Combining Patient Centricity And Commercial Viability In Pediatric Product Development

By Srinivasan Shanmugam, Ph.D., Adare Pharmaceutical Services

Medication acceptance and adherence are critical concerns in pediatric populations due to these patients’ rapid anatomical and physiological development. Additionally, vastly different pharmacokinetics and pharmacodynamics apply when moving through growth stages from neonates to adolescents. This diversity — combined with a limited market size, a complex formulation process, and stringent regulation — makes the design and development of patient-centric pediatric formulations challenging.

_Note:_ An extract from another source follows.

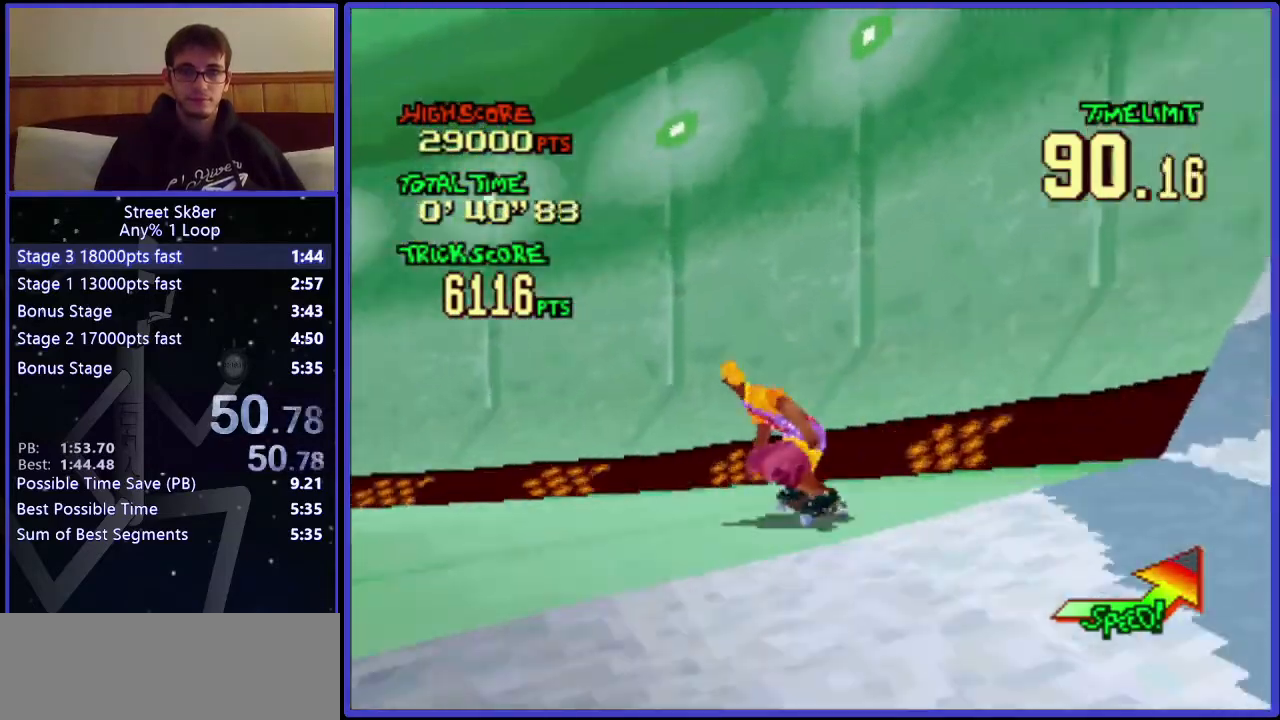
{"keys": ["left", "w"], "events": []}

Pediatric Drug Regulation is Evolving Quickly

Before the 1990s, few clinical trials were performed in pediatric patients, and the majority of marketed drugs were not labeled for pediatric use. Therefore, most “pediatric” drugs were administered in an off-label fashion, without adequate understanding of the age-appropriate dosage, formulation safety, or efficacy.

During the 1990s and 2000s, legislation was introduced to mandate specific practices for pediatric medications, and since 2010, there has been substantial review and revision of these guidelines.

Fig. 1 — Timeline of US and EU regulations impacting pediatric therapies

Particularly impactful rule implementations/changes include the Pediatric Use Labeling Rule in 1994, which required drug manufacturers to survey existing data to support pediatric use info on product labeling. However, this rule was voluntary until the Pediatric Rule was enacted in 1998, mandating adequate pediatric labeling for the approved indication at the time of approval or soon after approval.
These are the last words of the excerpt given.